- REQUEST
Transcribe the entries that follow exactly as they appear, minus pictures.

- RECORDED DATA

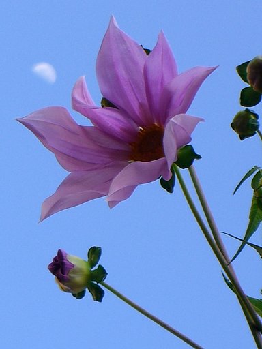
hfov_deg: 13.0
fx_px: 1150
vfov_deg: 17.3
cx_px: 131
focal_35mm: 114
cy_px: 174
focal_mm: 23.7
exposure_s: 1/125
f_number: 5.1
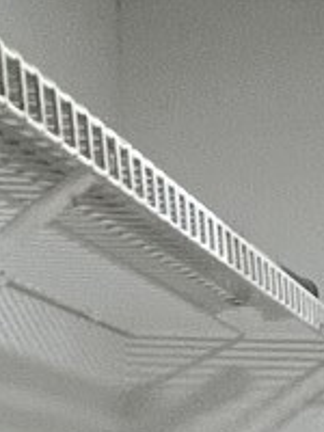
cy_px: 667
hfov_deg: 11.6
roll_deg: -0.1
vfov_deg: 16.9
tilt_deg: -5.7
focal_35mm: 104
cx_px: 791
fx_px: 1298
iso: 125
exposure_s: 1/120
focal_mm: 1.57
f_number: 1.8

- RESULT OF THIS TASK
hfov_deg: 13.0
fx_px: 1150
vfov_deg: 17.3
cx_px: 131
focal_35mm: 114
cy_px: 174
focal_mm: 23.7
exposure_s: 1/125
f_number: 5.1
cy_px: 667
hfov_deg: 11.6
roll_deg: -0.1
vfov_deg: 16.9
tilt_deg: -5.7
focal_35mm: 104
cx_px: 791
fx_px: 1298
iso: 125
exposure_s: 1/120
focal_mm: 1.57
f_number: 1.8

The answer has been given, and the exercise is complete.